Com uma breve e elogiada carreira na direção por conta de Loki – Arnaldo Baptista e Dossiê Jango, Paulo Henrique Fontenelle lança novo documentário musical focado em Cássia Eller, uma das grandes vozes do país e cuja carreira terminou precocemente no ápice de seu talento.
Nos últimos anos, a música brasileira e o gênero dos documentários têm resultado em grandes parcerias narrativas, dando luz a muitas histórias de diversos músicos que, em uma adaptação cinematográfica, talvez não teriam o mesmo apelo ou força do que com este tipo de narrativa. Mesmo o documentário mais tradicional, com depoimentos em ordem cronológica, consegue ser capaz de produzir um bom resumo histórico do biografado e, normalmente, como envolve também alta carga emocional, provoca empatia no público.
A composição de Cássia Eller se assemelha ao perfil da cantora e foge de um padrão comum de depoimentos e da composição historiográfica natural. O grande desafio de trabalhar uma obra de não-ficção é definir como apresentar uma história já estabelecida por uma trajetória. Dessa forma, Fontenelle compõe em sua montagem uma narrativa própria, selecionando depoimentos em momentos adequados para apresentar a carreira de Eller, além do apoio historiográfico, promovendo um estilo particular. Rearranjando a trajetória da intérprete através do resgate de imagens antigas e depoimentos pontuais, a obra tem o auxílio de uma animação utilizando fotografias produzida por efeitos computadorizados (um recurso que tem sido explorado por diversos documentaristas do país).
Tímida em sua vida cotidiana, devastadora no palco. A dubiedade de Cássia é um dos grandes assuntos a serem desvendados por esta história. Amigos, familiares e compositores se unem pelas lembranças para entregar relatos carregados de alma e de amor pela carismática cantora que, desde cedo, demostrou desenvoltura vocal e foi amadurecendo com o tempo, realizando interpretações variadas em tons doces, como em O Segundo Sol, um de seus maiores sucessos, e agressivas como em Infernal, ambas do compositor e amigo Nando Reis.

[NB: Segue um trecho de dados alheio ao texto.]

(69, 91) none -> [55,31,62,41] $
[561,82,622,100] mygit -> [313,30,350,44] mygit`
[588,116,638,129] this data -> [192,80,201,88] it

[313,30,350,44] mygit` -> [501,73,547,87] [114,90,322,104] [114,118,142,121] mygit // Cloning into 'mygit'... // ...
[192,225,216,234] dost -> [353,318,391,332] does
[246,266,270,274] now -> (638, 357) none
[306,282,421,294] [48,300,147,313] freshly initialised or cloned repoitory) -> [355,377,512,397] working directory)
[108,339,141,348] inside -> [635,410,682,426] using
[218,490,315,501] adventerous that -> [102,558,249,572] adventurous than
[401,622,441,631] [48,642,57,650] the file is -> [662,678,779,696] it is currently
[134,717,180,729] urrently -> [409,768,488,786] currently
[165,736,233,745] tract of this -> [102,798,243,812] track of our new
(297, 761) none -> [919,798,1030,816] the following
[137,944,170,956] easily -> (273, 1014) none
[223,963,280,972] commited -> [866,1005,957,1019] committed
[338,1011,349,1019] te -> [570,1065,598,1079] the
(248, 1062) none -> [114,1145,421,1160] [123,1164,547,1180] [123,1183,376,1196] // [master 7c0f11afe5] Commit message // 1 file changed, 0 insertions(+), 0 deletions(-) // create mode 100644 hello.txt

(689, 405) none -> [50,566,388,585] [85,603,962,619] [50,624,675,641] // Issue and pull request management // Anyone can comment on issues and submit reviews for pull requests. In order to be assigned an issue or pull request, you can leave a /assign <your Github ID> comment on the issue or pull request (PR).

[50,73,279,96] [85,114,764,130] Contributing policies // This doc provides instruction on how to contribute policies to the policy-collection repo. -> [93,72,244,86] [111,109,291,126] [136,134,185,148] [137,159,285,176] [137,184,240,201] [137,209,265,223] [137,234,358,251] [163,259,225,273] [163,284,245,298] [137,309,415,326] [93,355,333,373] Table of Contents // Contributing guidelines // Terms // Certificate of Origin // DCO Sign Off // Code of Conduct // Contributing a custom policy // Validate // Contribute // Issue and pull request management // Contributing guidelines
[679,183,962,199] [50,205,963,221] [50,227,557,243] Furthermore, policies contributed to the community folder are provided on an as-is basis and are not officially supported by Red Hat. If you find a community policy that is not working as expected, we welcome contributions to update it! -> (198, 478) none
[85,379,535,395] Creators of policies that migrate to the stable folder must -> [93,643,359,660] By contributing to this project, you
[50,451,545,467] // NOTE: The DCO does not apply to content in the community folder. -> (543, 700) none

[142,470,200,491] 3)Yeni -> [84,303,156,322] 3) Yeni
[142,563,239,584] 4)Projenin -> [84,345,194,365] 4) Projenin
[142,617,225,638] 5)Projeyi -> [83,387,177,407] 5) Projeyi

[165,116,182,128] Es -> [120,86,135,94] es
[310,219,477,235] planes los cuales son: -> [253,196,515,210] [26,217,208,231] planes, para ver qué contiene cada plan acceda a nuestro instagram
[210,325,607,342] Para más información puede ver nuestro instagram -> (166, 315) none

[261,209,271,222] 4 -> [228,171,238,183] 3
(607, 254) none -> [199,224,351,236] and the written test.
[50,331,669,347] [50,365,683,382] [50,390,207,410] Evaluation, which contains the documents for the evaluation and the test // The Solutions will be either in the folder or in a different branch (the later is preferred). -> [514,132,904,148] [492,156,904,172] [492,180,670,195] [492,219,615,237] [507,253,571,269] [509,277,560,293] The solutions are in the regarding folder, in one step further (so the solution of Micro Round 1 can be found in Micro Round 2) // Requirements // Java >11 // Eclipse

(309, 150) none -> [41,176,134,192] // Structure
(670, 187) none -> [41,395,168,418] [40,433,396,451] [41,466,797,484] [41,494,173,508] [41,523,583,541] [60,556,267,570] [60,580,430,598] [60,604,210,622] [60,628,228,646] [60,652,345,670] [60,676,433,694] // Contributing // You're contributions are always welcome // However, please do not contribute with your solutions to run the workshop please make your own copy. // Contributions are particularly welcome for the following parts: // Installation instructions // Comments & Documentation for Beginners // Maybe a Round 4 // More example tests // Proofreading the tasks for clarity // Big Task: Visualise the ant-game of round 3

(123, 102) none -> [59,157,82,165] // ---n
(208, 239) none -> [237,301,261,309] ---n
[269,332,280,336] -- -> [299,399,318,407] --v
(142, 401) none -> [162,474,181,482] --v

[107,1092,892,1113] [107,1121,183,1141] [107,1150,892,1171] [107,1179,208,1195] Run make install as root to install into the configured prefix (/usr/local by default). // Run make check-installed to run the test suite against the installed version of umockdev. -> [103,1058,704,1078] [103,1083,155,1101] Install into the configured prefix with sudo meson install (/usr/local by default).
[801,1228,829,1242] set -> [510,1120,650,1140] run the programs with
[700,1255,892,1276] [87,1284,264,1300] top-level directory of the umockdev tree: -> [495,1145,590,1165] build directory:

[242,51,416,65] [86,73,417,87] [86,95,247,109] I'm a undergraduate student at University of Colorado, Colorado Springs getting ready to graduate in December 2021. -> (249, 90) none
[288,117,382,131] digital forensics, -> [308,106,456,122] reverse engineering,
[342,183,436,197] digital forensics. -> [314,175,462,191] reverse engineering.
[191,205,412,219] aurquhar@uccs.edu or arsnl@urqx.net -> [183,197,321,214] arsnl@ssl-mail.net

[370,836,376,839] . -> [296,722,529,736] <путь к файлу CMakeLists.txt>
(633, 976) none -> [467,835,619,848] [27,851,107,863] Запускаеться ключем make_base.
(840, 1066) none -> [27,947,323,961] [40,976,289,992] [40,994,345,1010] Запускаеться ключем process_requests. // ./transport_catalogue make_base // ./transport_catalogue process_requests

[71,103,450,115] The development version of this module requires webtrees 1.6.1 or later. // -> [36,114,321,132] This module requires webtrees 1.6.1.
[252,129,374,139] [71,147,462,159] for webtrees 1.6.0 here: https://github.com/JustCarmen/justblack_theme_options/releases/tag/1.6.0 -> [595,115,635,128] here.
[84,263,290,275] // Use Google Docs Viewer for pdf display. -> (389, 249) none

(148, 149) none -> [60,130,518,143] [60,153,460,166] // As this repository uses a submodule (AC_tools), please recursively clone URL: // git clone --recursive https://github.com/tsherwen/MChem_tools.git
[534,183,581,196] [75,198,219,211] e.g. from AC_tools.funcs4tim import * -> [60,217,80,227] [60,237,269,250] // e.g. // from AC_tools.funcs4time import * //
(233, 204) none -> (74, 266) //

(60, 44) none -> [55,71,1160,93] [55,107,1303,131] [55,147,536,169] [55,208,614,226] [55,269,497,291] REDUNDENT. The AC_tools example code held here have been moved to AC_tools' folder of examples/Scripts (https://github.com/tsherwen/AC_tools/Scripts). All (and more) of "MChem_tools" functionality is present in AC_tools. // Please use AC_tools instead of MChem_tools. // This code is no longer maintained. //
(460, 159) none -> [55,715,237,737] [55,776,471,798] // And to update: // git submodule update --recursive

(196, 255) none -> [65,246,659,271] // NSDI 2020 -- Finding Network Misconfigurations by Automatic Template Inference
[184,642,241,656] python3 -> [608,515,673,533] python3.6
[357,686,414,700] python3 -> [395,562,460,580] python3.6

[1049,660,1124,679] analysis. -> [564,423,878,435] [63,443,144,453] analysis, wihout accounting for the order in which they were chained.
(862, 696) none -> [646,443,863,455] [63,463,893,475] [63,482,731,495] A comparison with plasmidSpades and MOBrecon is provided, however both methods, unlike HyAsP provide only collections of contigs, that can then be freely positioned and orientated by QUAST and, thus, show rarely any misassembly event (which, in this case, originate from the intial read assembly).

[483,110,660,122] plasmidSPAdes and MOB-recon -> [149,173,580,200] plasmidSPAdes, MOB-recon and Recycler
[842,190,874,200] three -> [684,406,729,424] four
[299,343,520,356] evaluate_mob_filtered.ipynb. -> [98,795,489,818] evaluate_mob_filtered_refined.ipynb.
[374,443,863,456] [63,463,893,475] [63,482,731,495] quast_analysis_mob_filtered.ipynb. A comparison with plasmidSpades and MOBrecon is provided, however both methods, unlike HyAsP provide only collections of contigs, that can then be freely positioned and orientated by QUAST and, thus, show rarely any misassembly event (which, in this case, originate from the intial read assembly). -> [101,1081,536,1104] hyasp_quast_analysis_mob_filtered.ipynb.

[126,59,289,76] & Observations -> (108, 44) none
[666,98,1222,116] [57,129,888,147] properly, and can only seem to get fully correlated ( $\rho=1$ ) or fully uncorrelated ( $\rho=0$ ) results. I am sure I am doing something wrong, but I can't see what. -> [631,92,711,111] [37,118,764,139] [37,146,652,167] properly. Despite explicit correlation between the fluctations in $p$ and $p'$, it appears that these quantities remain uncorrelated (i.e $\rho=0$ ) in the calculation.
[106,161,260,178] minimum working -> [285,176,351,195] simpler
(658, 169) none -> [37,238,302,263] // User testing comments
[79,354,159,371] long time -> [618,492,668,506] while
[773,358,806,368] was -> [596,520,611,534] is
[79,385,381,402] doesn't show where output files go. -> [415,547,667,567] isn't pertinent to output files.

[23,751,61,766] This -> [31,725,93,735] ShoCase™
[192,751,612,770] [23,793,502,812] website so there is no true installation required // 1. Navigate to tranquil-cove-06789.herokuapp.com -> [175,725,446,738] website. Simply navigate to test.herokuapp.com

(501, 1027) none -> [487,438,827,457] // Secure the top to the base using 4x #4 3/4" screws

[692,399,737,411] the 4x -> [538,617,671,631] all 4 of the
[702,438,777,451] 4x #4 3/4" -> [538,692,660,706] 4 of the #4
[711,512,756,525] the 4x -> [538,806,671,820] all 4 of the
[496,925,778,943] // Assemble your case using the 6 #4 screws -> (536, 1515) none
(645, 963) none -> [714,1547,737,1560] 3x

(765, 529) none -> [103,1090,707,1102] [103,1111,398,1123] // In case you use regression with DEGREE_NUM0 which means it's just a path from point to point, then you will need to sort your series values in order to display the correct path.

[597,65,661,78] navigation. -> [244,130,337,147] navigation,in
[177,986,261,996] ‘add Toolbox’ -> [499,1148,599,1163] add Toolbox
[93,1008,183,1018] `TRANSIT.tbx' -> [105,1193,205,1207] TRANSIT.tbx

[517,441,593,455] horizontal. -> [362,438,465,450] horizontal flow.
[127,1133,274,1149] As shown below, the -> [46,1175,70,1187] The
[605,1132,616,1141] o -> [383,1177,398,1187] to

Como biografia de uma cantora que já saiu de cena, o final se carrega de momentos tristes entre a despedida natural e, muitas vezes, a derrocada artística. Os amigos da intérprete não hesitam ao expor sua fragilidade em relação a fama e a exposição, principalmente após o grande sucesso de seu Acústico MTV, responsável por uma vasta turnê pelo país. Um álbum que revela o auge musical no qual Cássia vivia, saindo de cena no topo de sua criatividade com um inspirado último projeto. Rockeira como era uma das facetas de Eller, sua trajetória de fim inesperado se reflete na repetida e ainda significativa frase de Neil Young, It’s better burn out, then fade away (é melhor se queimar do que desaparecer aos poucos).
Reacendendo a figura da cantora, Paulo Henrique Fontenelle produz um belo documentário sobre esta cantora de habilidade vocal e talento ímpar que, mesmo fora de cena, possui uma excelente discografia. Um legado musical que permanecerá para sempre na música brasileira.